Lo afferrai per un braccio e lo trascinai con me dietro l'angolo della strada.

«Che ci fai qui?» Chiesi nuovamente, stavolta con un tono di voce più alto.

«Che domande fai! Per vederti naturalmente!»

«No. Che ci fai qui a Roma?»

«Affari.»

Diamine Daniel! Mi ero quasi dimenticato della tua loquacità!

«Ascolta...» Decisi che era meglio non approfondire e andare al dunque per il bene della mia sanità mentale, e della mia relazione. «Dimentica quello che ho detto ieri. Volevo, sinceramente, solo ringraziarti per aver parlato con Flaminia.

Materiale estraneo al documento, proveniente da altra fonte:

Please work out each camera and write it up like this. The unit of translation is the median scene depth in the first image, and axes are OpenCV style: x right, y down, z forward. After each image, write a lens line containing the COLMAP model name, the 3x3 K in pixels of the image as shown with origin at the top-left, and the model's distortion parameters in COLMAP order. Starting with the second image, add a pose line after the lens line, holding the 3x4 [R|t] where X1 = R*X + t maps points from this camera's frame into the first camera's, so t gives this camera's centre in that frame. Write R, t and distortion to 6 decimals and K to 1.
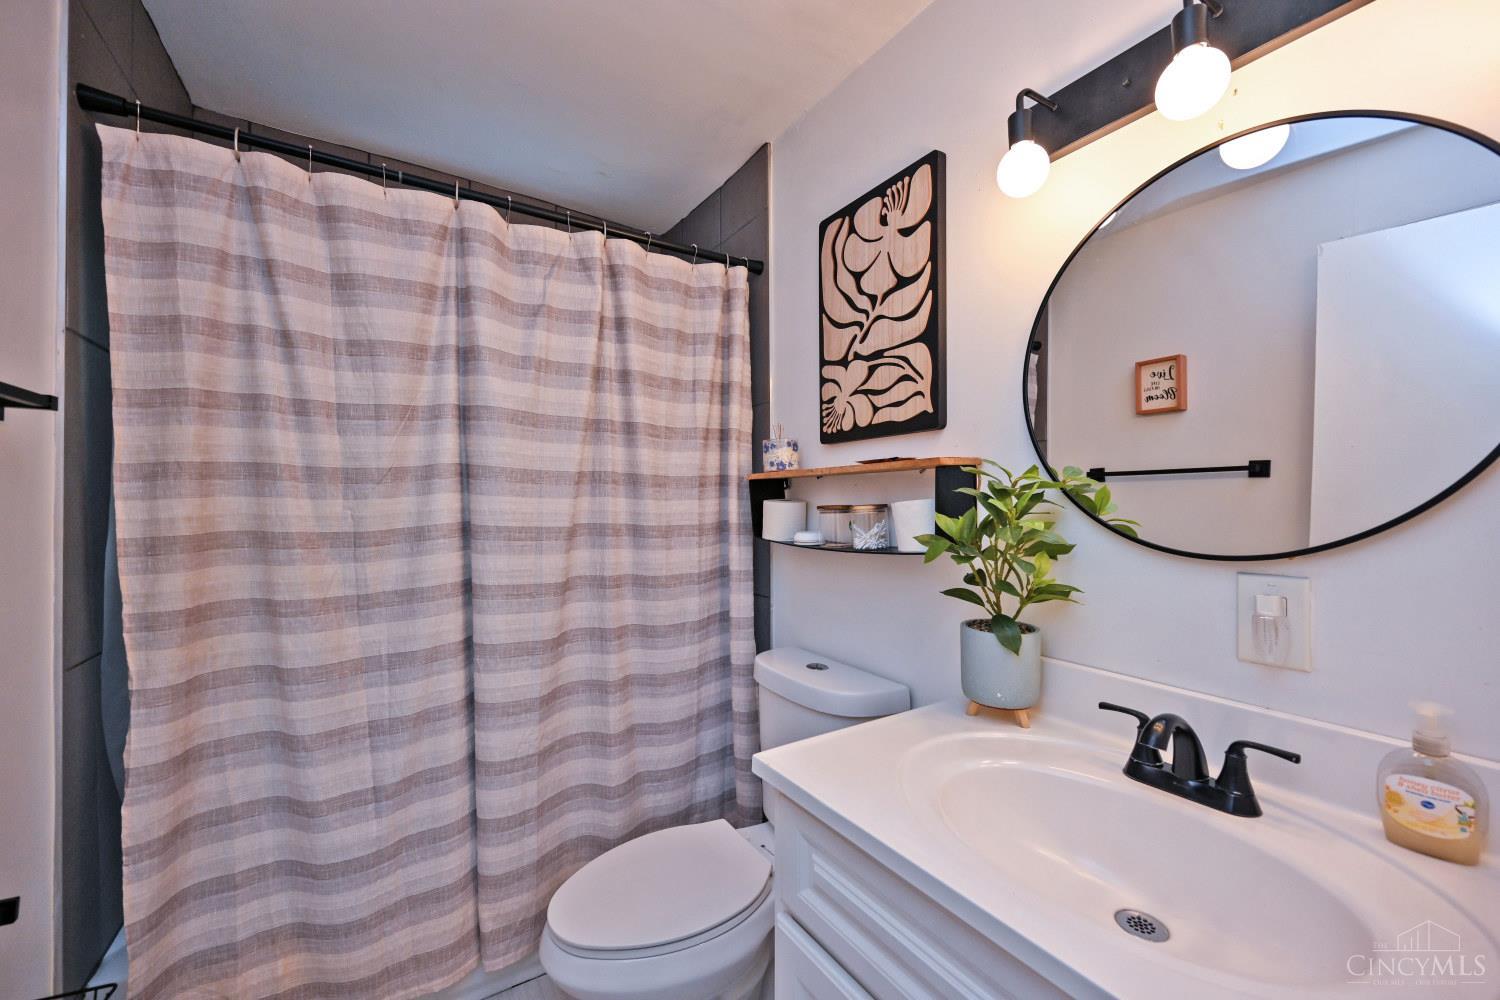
lens RADIAL K [[592.6, 0, 750.0], [0, 592.6, 500.0], [0, 0, 1]] dist [-0.000399, -0.000026]
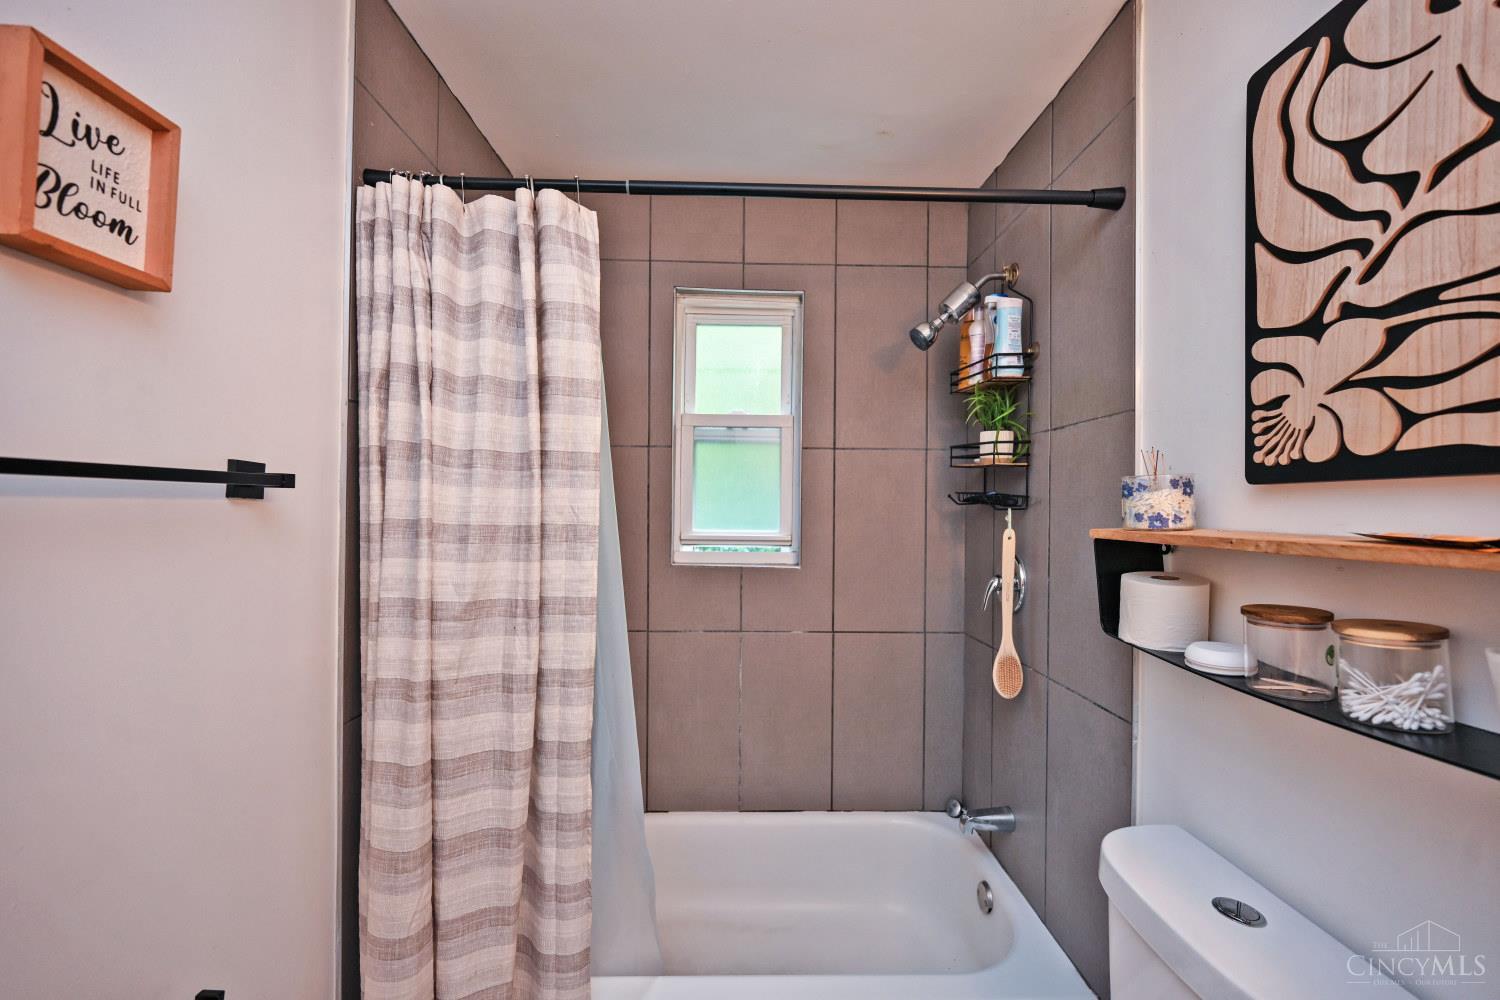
lens RADIAL K [[592.6, 0, 750.0], [0, 592.6, 500.0], [0, 0, 1]] dist [-0.000399, -0.000026]
pose [[0.859356, 0.009537, -0.511288, 0.006152], [-0.014603, 0.999876, -0.005893, -0.075899], [0.511169, 0.012530, 0.859389, 0.325220]]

Tutto qui.»

«I tuoi pantaloni e il tuo rossore in viso dicevano tutt'altro. Ti conosco bene. Non devi più essere timido con me!»

«Non sono timido!»

«Se negare l'evidenza fosse un sport, tu riceveresti la medaglia d'oro!»

«Se lo sport fosse quello di essere insolente tu occuperesti l'intero podio senza lasciare spazio a nessun altro!»

«Sei diventato anche divertente, oltre a...» Le parole gli morirono in bocca.

«Oltre a...» Lo invitai a continuare.

«Nulla. Non credo che ti meriti tanta onestà al momento.»

«Bene.» Mi imbronciai. «Chi ti ha detto dove trovarmi?» Gli chiesi subito dopo.

«Diciamo che Flaminia se ne intende di uomini. È stato facile attaccare bottone e chiederle quale università frequentassi.»

«Ah.» Rimasi di stucco.

«Chi è Christian?» Si tolse gli occhiali da sole.

«Chi?» Finsi una smorfia di disinteresse e noncuranza. Doveva avermi sentito pronunciare il suo nome prima di correre da lui lasciando la sua stanza.

«Christian! E poi il nulla.» Recitò melodrammatico, come se stesse leggendo un copione.

«Christian è...» Mi fermai per un secondo che sembrò durare secoli, nel tentativo di cercare qualcosa da dire. «Mio cugino!»

«Cugino? E che ci facevate a Palazzo San Luca?»

«È venuto a trovarmi ed ha deciso di pernottare lì!»

«Ed è andato già via?»

«Si! Cioè no! Partirà nel pomeriggio.»

«Bene, perché non me lo presenti?»

«Oh no, lui è un tipo molto solitario, quasi sociofobico a dire il vero. Ho provato a presentarlo ad un collega e... Gli è venuta l'orticaria.»

«Ahi!» Fece un'espressione di dolore.

«Mi dispiace, ma non potrete conoscervi.»

«Fa niente. Dimmi invece quando potremo passare del tempo assieme?»

Ogni volta che vorrai.

«Ad essere sincero ho tanto materiale da studiare e diversi esami...»

«Stai attento a snobbarmi, Mattia.»

«Non ti sto snobbando!»

«Neghi l'evidenza di nuovo...»

«E tu continui ad essere insolente.»

«Allora quando?» Mi fece un sorriso che bastò a farmi cedere.

«Dopo che mio cugino sarà partito.»

«Bene. A stasera allora? Ci vediamo da me?»

«A stasera. Da te.»

«Porta i saluti a tuo cugino. Sempre se non gli faranno venire l'orticaria!» Mi strizzò un occhio, poi si rimise gli occhiali da sole e salì sulla vespa sfrecciando via.